I am spending an enormous amount of time going through scrapbooks, photo albums, slide boxes, certificates, and much more. I’ve been away from this blog for a couple of months, focusing all my extra time on these boxes and boxes of family records.
How does one decide what to keep (and what to toss)? I have pictures from all sides — left to me from the Pascale, Massey, Corbo, and Slover families. Many photos appear to date back into the late 1800s and many are in postcard form. Countless pictures have no explanation of who the people are or what they are doing. I started out the process with 15 boxes all jam-packed with photos, certificates, under membership cards, slides of family vacations, citizenship papers, mortgage records and so much more.
About 175 spiral notebooks, journals, written by three different people, are filled with memories and observations, but most of what I’ve read is not especially interesting to anyone but me. Yes, I am learning family details here and there, and especially more about what life was like for young second-generation adults, the children of immigrants, but most writings relate to my family, not information or thoughts that others would be particularly interested in reading.
The question I keep asking myself, as does every adult child working on this task, is what to keep and what to throw it away?
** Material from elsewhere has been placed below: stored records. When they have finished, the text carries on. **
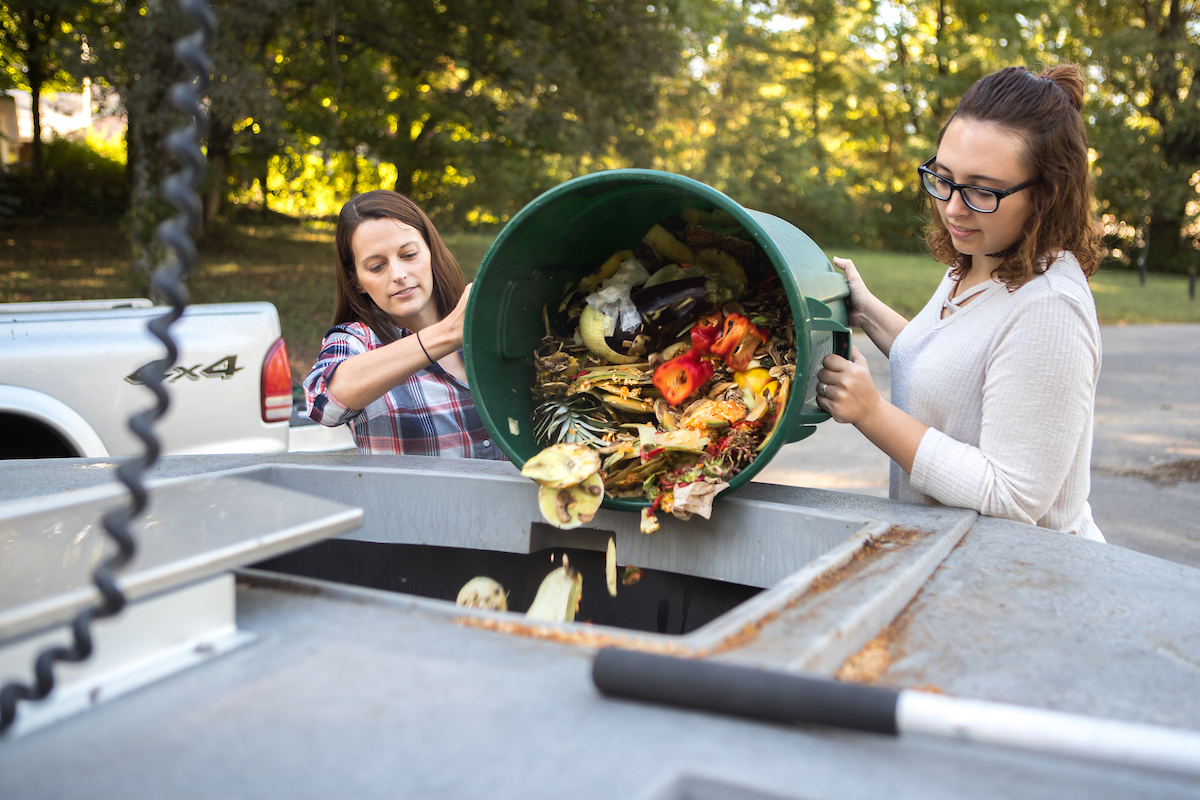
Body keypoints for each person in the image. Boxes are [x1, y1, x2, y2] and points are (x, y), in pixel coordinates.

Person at [816, 64, 1104, 541]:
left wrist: (871, 412)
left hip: (1026, 584)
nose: (952, 206)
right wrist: (863, 309)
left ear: (1047, 196)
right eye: (944, 178)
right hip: (948, 559)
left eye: (981, 190)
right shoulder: (978, 260)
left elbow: (1012, 497)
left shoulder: (1051, 308)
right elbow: (952, 368)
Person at [303, 190, 503, 459]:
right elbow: (323, 404)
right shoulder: (356, 341)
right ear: (357, 281)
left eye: (408, 255)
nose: (398, 275)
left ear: (431, 252)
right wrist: (447, 334)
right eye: (376, 267)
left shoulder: (489, 327)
It’s a painful sorting process. My one realization, though, it that I must look at each item to be certain what it is and try to evaluate its importance — no tossing handfuls of things into the trash.
The labeled photos and the citizenship papers are significant, I know — no question of keeping them. But other materials? Do I throw away all of the unlabeled photos? Should I keep the union membership cards, or the contract and mortgage information from the 1929 Sears Robuck house? And what about the journals, the diplomas, the elementary school report cards, and all the other items from long lives, well-lived?
Every time I sit down and start sorting I think about, way too late, how I wish I had looked over these things with grandparents and parents. Now there is no one left to give me more information and context.
How I wonder, do other adult children work on these projects and achieve a satisfactory result? Is that even possible?